0.9

16.8K 890 1.2K
                                    

*Medyada birrrrtanem AsilzadeOfWatpad 'in Petty için yaptığı video var. Tamam yapması için biraz yalvarmış olabilirim ama bu fan made olduğu gerçeğini değiştirmez, değil mi? Videoya bakmayı unutmayın, İyi okumalar!***

Adını bilmediğim ilacı pantolonumun yırtılan yerlerinden dizlerime sürüyor, bir yandan da canımı yaktığı için inliyordum.

Gerçekten pansuman yapmadan, arkasına bile bakmadan beni stüdyoda bırakıp gitmişti.

Ayrıca bu stüdyoda tahmin ettiğimden fazla vakit geçirmemeye başlamıştım.

Bu düşünceyle gülümseyip pamuğu son kez dizime bastırdım ve sonra üzerine üfledim. Çenemi dizlerimden önce temizlemiştim. Mete'nin abarttığı gibi görünmüyordu, yani derim parçalanmıştı ve kanarken gerçekten berbat görünüyordu ama temizledikten sonra kırık ya da çatlak olacak gibi durmuyordu. Yine de, TABİİ Kİ onun beni hastahaneye götürmesini istiyordum. Hem vakit geçirmemiz benim savaş vermem için gerekliydi. Çünkü Mete'ye bana davrandığı gibi davranmam için önce Mete'nin bana davranması gerekiyordu.

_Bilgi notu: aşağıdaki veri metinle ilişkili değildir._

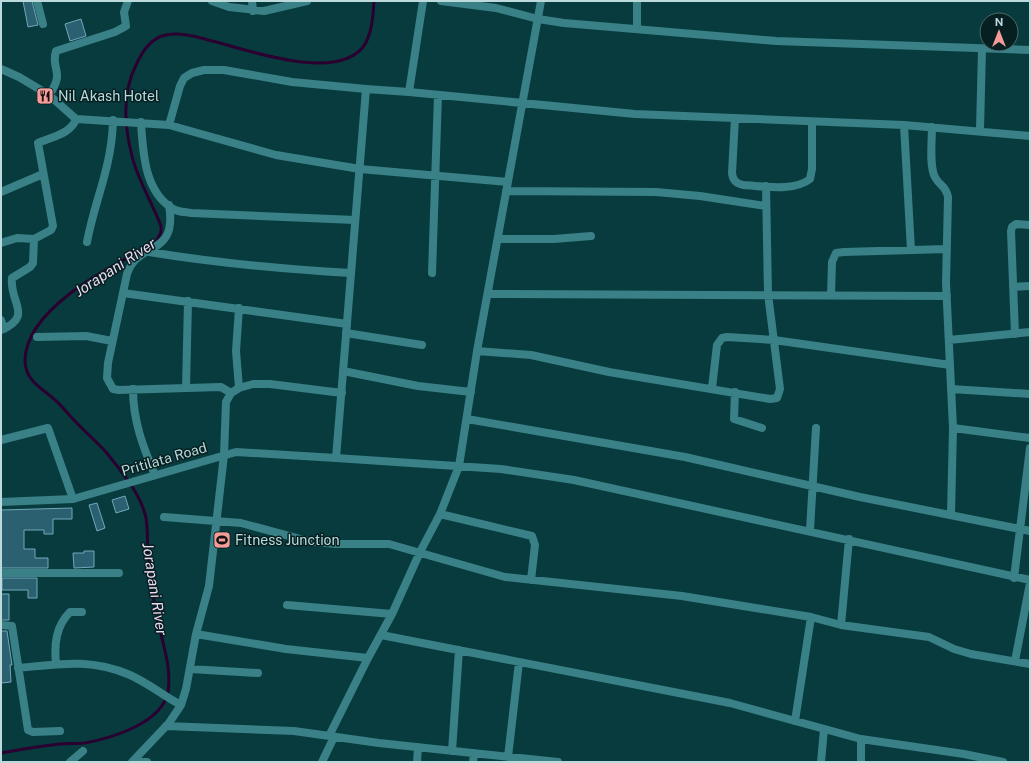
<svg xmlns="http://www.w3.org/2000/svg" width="1031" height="763" font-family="'Public Sans',sans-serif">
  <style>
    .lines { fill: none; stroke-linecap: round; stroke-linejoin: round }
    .stream { stroke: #290030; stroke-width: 3 }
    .building { fill: #2b6071; stroke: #72a7ba }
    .minor { stroke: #398187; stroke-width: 8 }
    .tertiary { stroke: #398187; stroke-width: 8 }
    .labels { text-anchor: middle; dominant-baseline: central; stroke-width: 3; stroke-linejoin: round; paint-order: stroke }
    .poi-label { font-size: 14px; fill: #bcd9db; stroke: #061f21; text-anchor: start }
    .street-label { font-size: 14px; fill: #bcd9db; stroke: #061f21 }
    .water-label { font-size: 15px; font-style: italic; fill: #eed9f1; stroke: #061f21 }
  </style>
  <rect width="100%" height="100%" fill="#083b3e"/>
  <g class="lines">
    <path class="stream" d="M156,242L161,232V226C152,202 138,181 132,156C124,125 122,93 136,65C141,54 150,40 162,36C178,31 197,37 212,41C249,50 335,82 363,47C372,35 373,16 374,1
      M1,753C18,750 35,747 52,745C63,743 74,744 85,743C112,738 162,723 168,692C172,667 162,643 158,620C153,598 149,576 148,554C147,542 148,529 146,518C141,494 121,471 106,452C96,441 85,432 75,421C68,414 62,406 55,400C42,388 25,381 25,360C26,311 103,270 141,251"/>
  </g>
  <path class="building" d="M23,1H32L38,25L28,27Z
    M81,19L86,36L70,41L65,24Z
    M125,496L129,509L116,513L112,500Z
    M97,503L105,528L97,531L89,505Z
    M72,508V519H53V534H44V530H24V549H35V558H48V568H1V510Z
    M84,551H94V567L74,568L73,553H84Z
    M2,578H37V598H28V590H2Z
    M1,594H9V620H1Z
    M1,631H7L12,665H10L11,682L1,683Z"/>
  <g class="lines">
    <path class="minor" d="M37,1L43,24
      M212,1L229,7L264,11L307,1
      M252,1L253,11
      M637,1V29
      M1,69L19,77L49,95L76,119L169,125L276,155L360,169L508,182
      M409,92L635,114L904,125L1030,136
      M49,95C66,71 50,69 56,51L115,32L126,26L124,12L128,1
      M735,118L732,173C733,181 736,183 743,185C763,186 794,192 810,179L812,169V122
      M141,122C143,152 144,191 173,209C178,212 186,212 191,213L355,220
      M169,125L180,86L184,78L192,73L204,70H224L292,82L366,89
      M904,125L911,250
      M932,127C932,140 929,167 935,177C939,186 946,185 948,197L946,283L953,428L1030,438
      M980,130L982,49
      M506,191L656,192L700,196L766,206
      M1,192L43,174
      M169,205C178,258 138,240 127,274L108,363L107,378L113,389L119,390L221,387L231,393
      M498,239H554L591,236
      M87,242C95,199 112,167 113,120
      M1,243L17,238L34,239
      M149,252C216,263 283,269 351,273
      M432,273L438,95
      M1013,287L1030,286
      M123,293L347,324
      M488,294L947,296
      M831,295L832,262L836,253L844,252L947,249
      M239,308L236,351L239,388
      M1,320L4,329
      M1,330C34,316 9,302 12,278L30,267L33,263L34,239L51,230L53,226L38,143C51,137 71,134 76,119
      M346,333L422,345
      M1015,334L1011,231L1012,227L1016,224L1030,225
      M37,337L86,336L112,341
      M949,340L1030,332
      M477,351L531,355L609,372L770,399L777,398L780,389L768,294L766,186
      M343,371L418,386L471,392
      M186,388L188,301
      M712,388L717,345L722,338L727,337L774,340L950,365
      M133,389C133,421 143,447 155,475
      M951,389L1030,394
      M735,392L734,419L762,428
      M467,419L685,457L860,497L1030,531
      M1,440L48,428L73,499
      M336,458L501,469L574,480L1030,580
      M440,514L532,536L535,545L531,580
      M951,515L953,428
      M164,517L241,523L308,541L335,544H389L505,577L682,596L811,617L841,625L929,637L954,649L971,654L1030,664
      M810,530L816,428
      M1,573H119
      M1014,578L1030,448
      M287,605L392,614
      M1,625L12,626L28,730L33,732L60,731
      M841,625L849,539
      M196,634L286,649L368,658
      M381,635L730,703L861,739L964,754L1003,762
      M1015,661L1030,583
      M56,664C54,644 56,626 70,612H82
      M18,668C59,664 91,658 130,675C148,683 164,696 181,705
      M190,669L258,673
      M795,721L811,617
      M166,726L294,731L379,743L558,762
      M329,736L368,658L392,614L420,552L440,514L459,466L477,351L541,1
      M452,751L459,650
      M508,757L519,662
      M134,760L147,762
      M70,762L83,751
      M132,762L169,723L181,705L186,689L196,634L209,586L224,455L226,402L231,393L239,388L253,384H270L342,393
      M322,762L334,737
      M417,762L418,747
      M473,762L474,753
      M821,762L824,729
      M861,762V739"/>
    <path class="tertiary" d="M441,1L496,8L538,19L564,23L776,41L1030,50
      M1,502L73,499L236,452L336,458L366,89L409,92L423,1"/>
  </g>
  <defs>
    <g id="restaurant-square" transform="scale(0.9)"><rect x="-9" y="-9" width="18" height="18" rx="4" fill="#f59b98" stroke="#061f21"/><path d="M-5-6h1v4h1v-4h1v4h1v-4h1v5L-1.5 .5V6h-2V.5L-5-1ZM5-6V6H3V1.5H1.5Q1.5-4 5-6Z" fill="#111"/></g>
    <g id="stadium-square" transform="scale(0.9)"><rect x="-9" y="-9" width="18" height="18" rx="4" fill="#f59b98" stroke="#061f21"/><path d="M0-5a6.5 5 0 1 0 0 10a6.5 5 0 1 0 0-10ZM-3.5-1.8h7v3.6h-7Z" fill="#111"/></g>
  </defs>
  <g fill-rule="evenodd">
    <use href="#restaurant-square" x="45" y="96"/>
    <use href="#stadium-square" x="222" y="540"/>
  </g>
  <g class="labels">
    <g class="poi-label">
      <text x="58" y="96">Nil Akash Hotel</text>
      <text x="235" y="540">Fitness Junction</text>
    </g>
    <g class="street-label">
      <text transform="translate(164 459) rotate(-16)">Pritilata Road</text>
    </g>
    <g class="water-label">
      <text transform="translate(115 267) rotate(-33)">Jorapani River</text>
      <text transform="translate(155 589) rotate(81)">Jorapani River</text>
    </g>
  </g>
  <rect width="1031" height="763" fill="none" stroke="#bcd9db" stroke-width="4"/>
  <g transform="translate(999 32)"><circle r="19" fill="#061f21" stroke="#4f696b"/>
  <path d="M0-3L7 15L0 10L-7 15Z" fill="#f59b98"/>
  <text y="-6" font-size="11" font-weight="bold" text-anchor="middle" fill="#bcd9db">N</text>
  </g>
</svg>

Kullandığım malzemeleri toparladım ve sızlamayı unursamayarak ayağa kalkıp çöpe attım.

Böyle kedi götünü görmüş yara sanmış durumu gibi göründüğünü biliyordum ama, dizlerimin üzerindeki deri gerçekten parçalanmıştı. Tabii şimdi sadece hafifçe acıyordu.

Stüdyodan çıkıp yüzümden 'beni hastahaneye götüreceğin için mutluyum çünkü sana umutsuzca aşığım' gülümsemesini silmeye çalıştım. Girişte Arslan oturmuş, bilgisayarda bir şeyi dikkatle izliyordu. Mete etrafta olmadığından Arslan'ın beni fark etmesi için boğazımı temizledim.

Umursamadı.

"Mete nerede?" Bir saniye umursamadan ekrana bakmaya devam edip, sonradan duymuş gibi kaşlarını kaldırarak bana baktı. Yüzünde dalga geçer tarzda bir gülüş vardı.

"Mete?" Kaşlarını havaya kaldırdığında neyle dalga geçtiğini anlamıştım. Mete'ye direkt Mete dediğim için, yani abi falan eklemediğim için gülüyordu. Ama tepki vermeden dövmeli suratına bakmaya devam ettim. "Bilmiyorum, çıkalı oldu biraz." Hayal kırıklığına uğramamış gibi gözükmek için mimik oynatmadım ve sadece başımla onayladım.

"Tamam, teşekkür ettiğimi söylersin." Çoktan üzerimden çektiği bakışlarıyla umursamazca kafasını salladığında gözlerimi devirip Cehennem'den çıktım. Ağlamamak için derin bir nefes aldım ve bakışlarımı kafeye çevirdim. Emre'nin orada beni beklediğini umuyordum. Yoksa telefonum yokken nasıl haberleşecektik bilmiyordum.

Direkt karşıya, kafeye doğru adımlamaya başladığımda burnuma gelen sigara kokusu kafamı çevirmeme neden oldu.

Dünya üzerindeki tek sigara içen kişinin Mete olmaması gerçeğini bünyem görmezden geliyordu. Ve doğru bir şey yapıyordu.

Mete ağzındaki sigarayla bana yaklaşırken kafasını ve kaşlarını kaldırarak selam verdiğinde mutluluktan kahkahalar atmamak için dişlerimi biraz garip bir şekilde alt dudağıma geçirdim.

Mete ağzındaki sigarayı parmaklarının arasına alırken yüzümün aldığı hâle her zamanki oyuncu gülüşüyle karşılık verdiğinde kendimi tutmak için hızlı nefesler alıyordum.

Hemen yanındaki motora yönelip üzerindeki iki kaskı da alıp, birini bana doğru uzattı. Elinden almak için ona doğru hamle yaptığım anda ise beni beklemeden kucağıma doğru fırlattı.

Şükürler olsun ki tutabilmiştim.

Bırakın motora binmeyi, hayatımda ilk kez kask takacaktım. Yani, daha önce hiç paten sürmek gibi basit bir şeyi bile yapmamıştım. Elbette küçükken istemiştim ama... Her neyse. Ailem bu tür "gereksiz" şeylere daima karşıydı.